* _Problem statement_:
Filter by the string "hari": return the lines of the material that contain it.

* _Records for the task_:
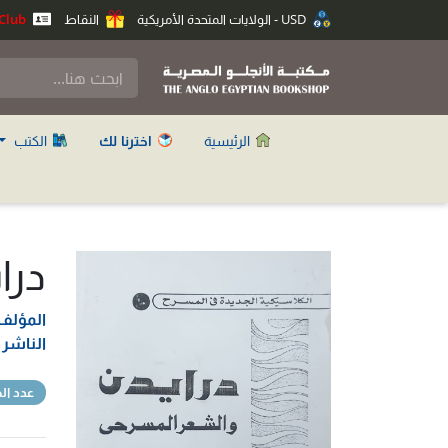
USD - الولايات المتحدة الأمريكية
النقاط
Anglo Club
الرئيسية
اخترنا لك
الكتب
درا
المؤلف
الناشر
عدد ا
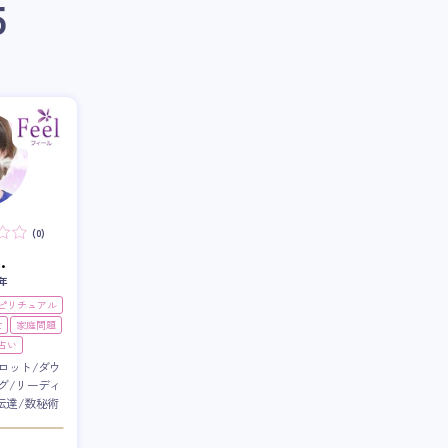
5
(0)
.
年
スピリチュアル
世
家庭問題
占い
ロット/ダウ
グ/リーディ
伝達/数秘術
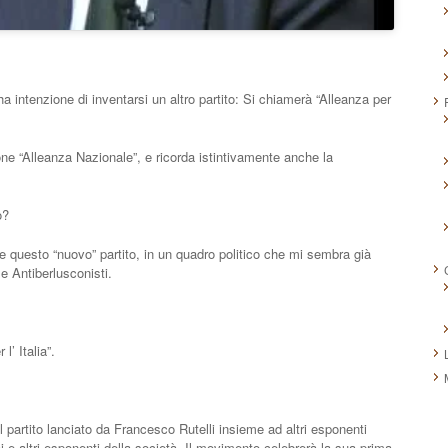
a intenzione di inventarsi un altro partito: Si chiamerà “Alleanza per
e “Alleanza Nazionale”, e ricorda istintivamente anche la
o?
questo “nuovo” partito, in un quadro politico che mi sembra già
 Antiberlusconisti.
’ Italia”.
l partito lanciato da Francesco Rutelli insieme ad altri esponenti
 e altri esponenti della società. Il movimento celebrerà la sua prima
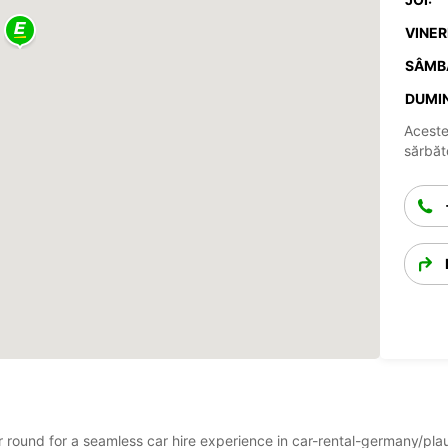
VINERI
SÂMB
DUMIN
Aceste
sărbăto
ear round for a seamless car hire experience in car-rental-germany/p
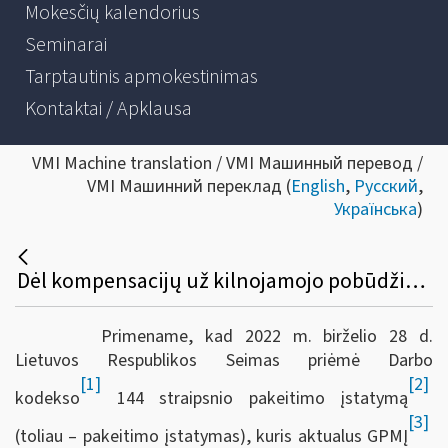
Mokesčių kalendorius
Seminarai
Tarptautinis apmokestinimas
Kontaktai / Apklausa
VMI Machine translation / VMI Машинный перевод /
VMI Машинний переклад (
English
,
Русский
,
Українська
)
Dėl kompensacijų už kilnojamojo pobūdžio darbą
Primename, kad 2022 m. birželio 28 d.
Lietuvos Respublikos Seimas priėmė Darbo
[1]
[2]
kodekso
144 straipsnio pakeitimo įstatymą
[3]
(toliau – pakeitimo įstatymas), kuris aktualus GPMĮ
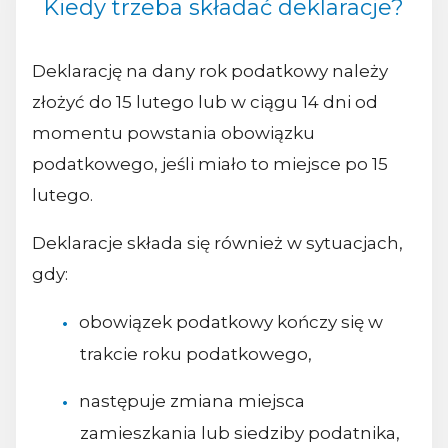
Kiedy trzeba składać deklaracje?
Deklarację na dany rok podatkowy należy
złożyć do 15 lutego lub w ciągu 14 dni od
momentu powstania obowiązku
podatkowego, jeśli miało to miejsce po 15
lutego.
Deklaracje składa się również w sytuacjach,
gdy:
obowiązek podatkowy kończy się w
trakcie roku podatkowego,
następuje zmiana miejsca
zamieszkania lub siedziby podatnika,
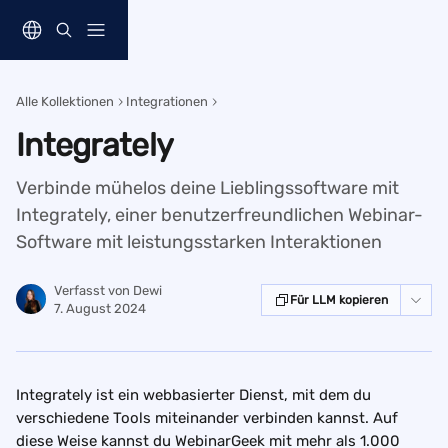
Zum Hauptinhalt springen
Alle Kollektionen
Integrationen
Integrately
Verbinde mühelos deine Lieblingssoftware mit
Integrately, einer benutzerfreundlichen Webinar-
Software mit leistungsstarken Interaktionen
Verfasst von
Dewi
Für LLM kopieren
7. August 2024
Integrately ist ein webbasierter Dienst, mit dem du 
verschiedene Tools miteinander verbinden kannst. Auf 
diese Weise kannst du WebinarGeek mit mehr als 1.000 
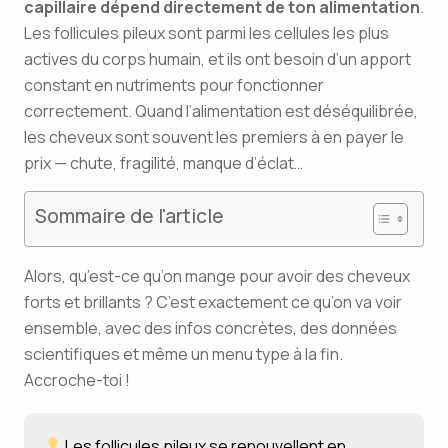
capillaire dépend directement de ton alimentation
.
Les follicules pileux sont parmi les cellules les plus
actives du corps humain, et ils ont besoin d’un apport
constant en nutriments pour fonctionner
correctement. Quand l’alimentation est déséquilibrée,
les cheveux sont souvent les premiers à en payer le
prix — chute, fragilité, manque d’éclat…
Sommaire de l'article
Alors, qu’est-ce qu’on mange pour avoir des cheveux
forts et brillants ? C’est exactement ce qu’on va voir
ensemble, avec des infos concrètes, des données
scientifiques et même un menu type à la fin.
Accroche-toi !
Les follicules pileux se renouvellent en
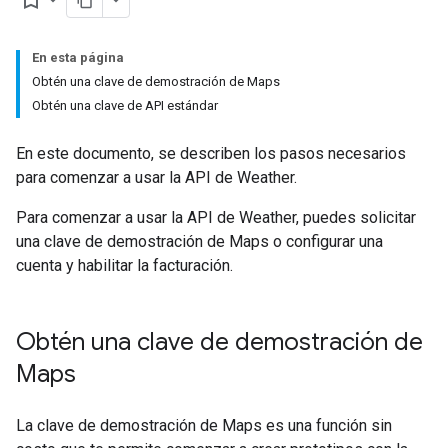
bookmark_border
En esta página
Obtén una clave de demostración de Maps
Obtén una clave de API estándar
En este documento, se describen los pasos necesarios
para comenzar a usar la API de Weather.
Para comenzar a usar la API de Weather, puedes solicitar
una clave de demostración de Maps o configurar una
cuenta y habilitar la facturación.
Obtén una clave de demostración de
Maps
La clave de demostración de Maps es una función sin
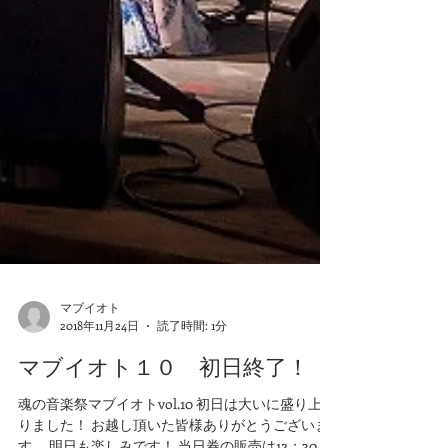
マブイオト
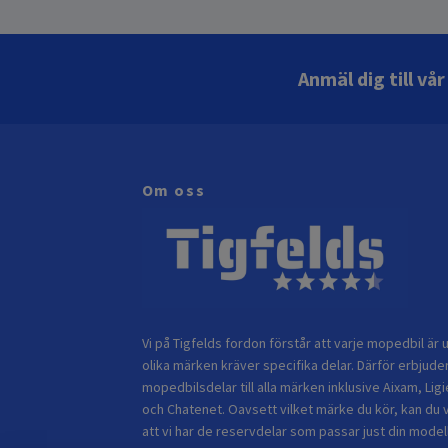
Anmäl dig till vå
Om oss
Vi på Tigfelds fordon förstår att varje mopedbil är u
olika märken kräver specifika delar. Därför erbjuder
mopedbilsdelar till alla märken inklusive Aixam, Ligi
och Chatenet. Oavsett vilket märke du kör, kan du 
att vi har de reservdelar som passar just din modell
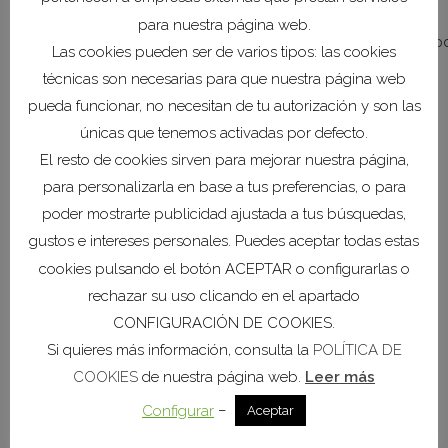
previa en:
para nuestra página web.
http://eventos.institutofomentomurcia.es/eventos/inscrip
Las cookies pueden ser de varios tipos: las cookies
foro=1126
técnicas son necesarias para que nuestra página web
pueda funcionar, no necesitan de tu autorización y son las
únicas que tenemos activadas por defecto.
El resto de cookies sirven para mejorar nuestra página,
Histórico de noticias
para personalizarla en base a tus preferencias, o para
COEC acerca su hoja
poder mostrarte publicidad ajustada a tus búsquedas,
de ruta empresarial al
gustos e intereses personales. Puedes aceptar todas estas
Ayuntamiento de
cookies pulsando el botón ACEPTAR o configurarlas o
Mazarrón
rechazar su uso clicando en el apartado
07 agosto, 2026
CONFIGURACIÓN DE COOKIES.
Si quieres más información, consulta la
POLÍTICA DE
COEC y el
COOKIES
de nuestra página web.
Leer más
Ayuntamiento de Los
Alcázares refuerzan su
–
Configurar
Aceptar
colaboración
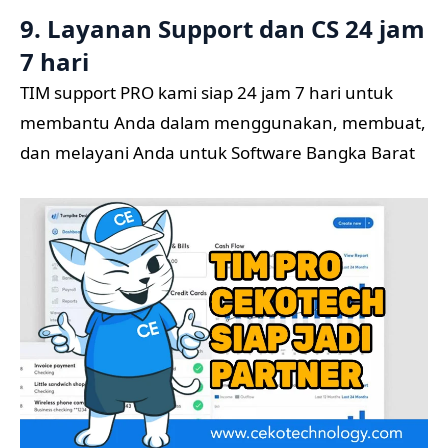
9. Layanan Support dan CS 24 jam
7 hari
TIM support PRO kami siap 24 jam 7 hari untuk
membantu Anda dalam menggunakan, membuat,
dan melayani Anda untuk Software Bangka Barat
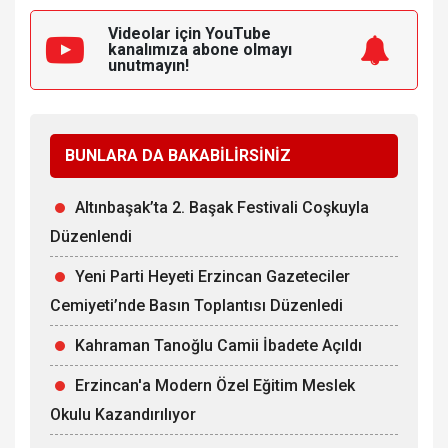
Videolar için YouTube
kanalımıza
abone olmayı
unutmayın!
BUNLARA DA BAKABİLİRSİNİZ
Altınbaşak’ta 2. Başak Festivali Coşkuyla
Düzenlendi
Yeni Parti Heyeti Erzincan Gazeteciler
Cemiyeti’nde Basın Toplantısı Düzenledi
Kahraman Tanoğlu Camii İbadete Açıldı
Erzincan'a Modern Özel Eğitim Meslek
Okulu Kazandırılıyor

* _Result of the task_:
7 hari
TIM support PRO kami siap 24 jam 7 hari untuk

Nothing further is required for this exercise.